Once the pictures are set aside, repeat all of the data below exactly.

----- DATASET CONTENT

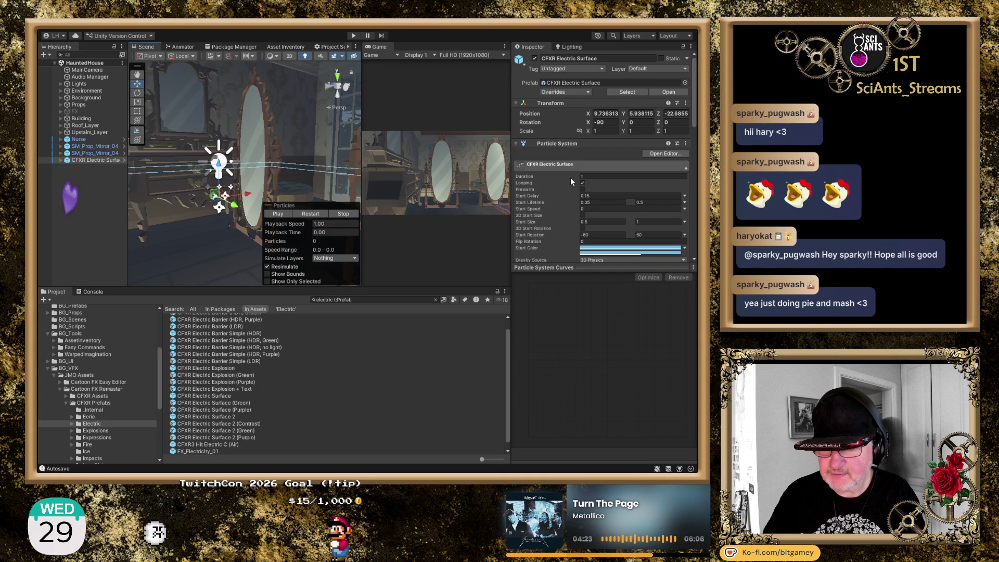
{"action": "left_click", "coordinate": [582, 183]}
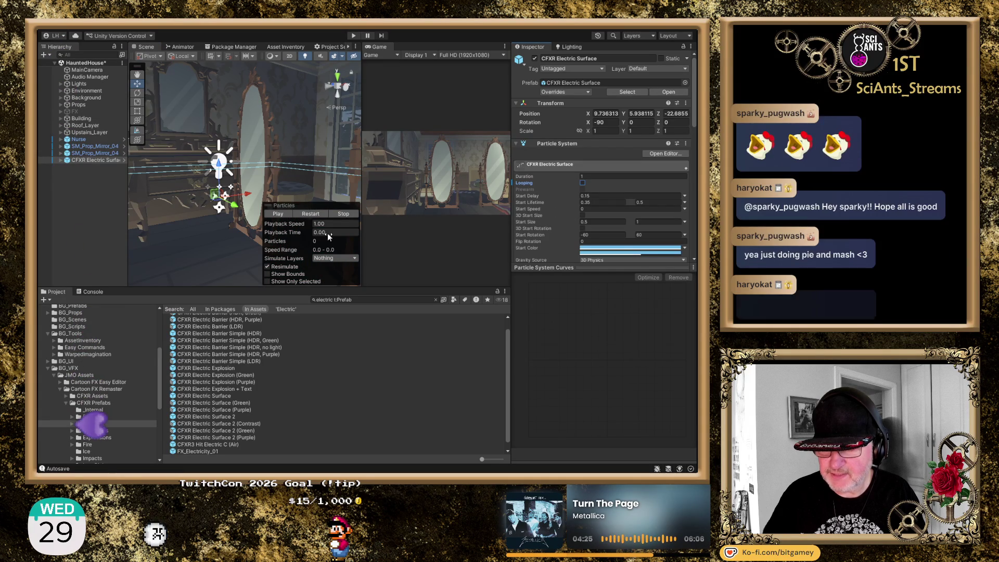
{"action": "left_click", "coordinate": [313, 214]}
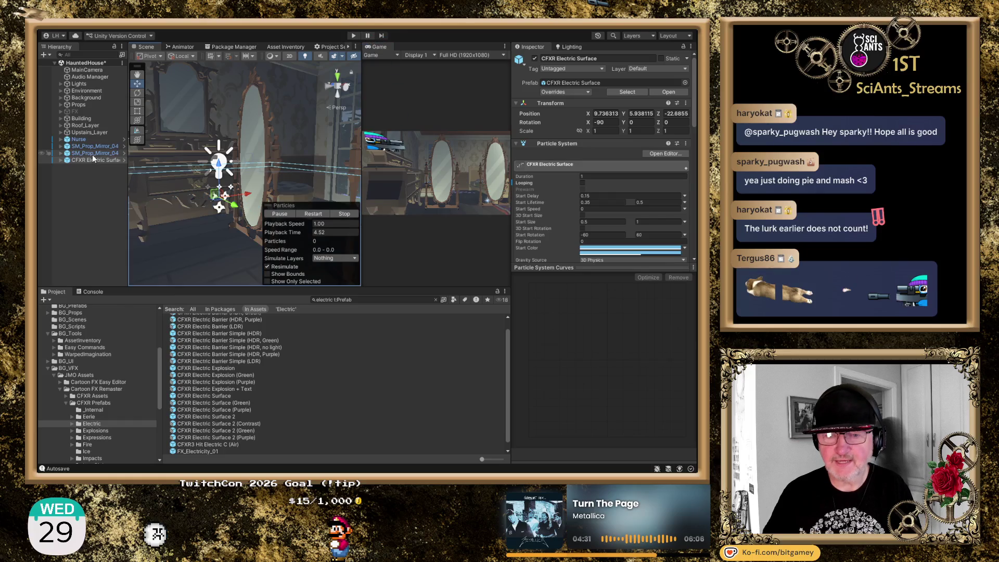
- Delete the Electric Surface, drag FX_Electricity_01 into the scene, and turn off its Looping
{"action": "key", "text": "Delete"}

----------

▸ **RESPONSE AREA**
{"action": "left_click", "coordinate": [582, 183]}
{"action": "left_click", "coordinate": [313, 214]}
- Delete the Electric Surface, drag FX_Electricity_01 into the scene, and turn off its Looping
{"action": "key", "text": "Delete"}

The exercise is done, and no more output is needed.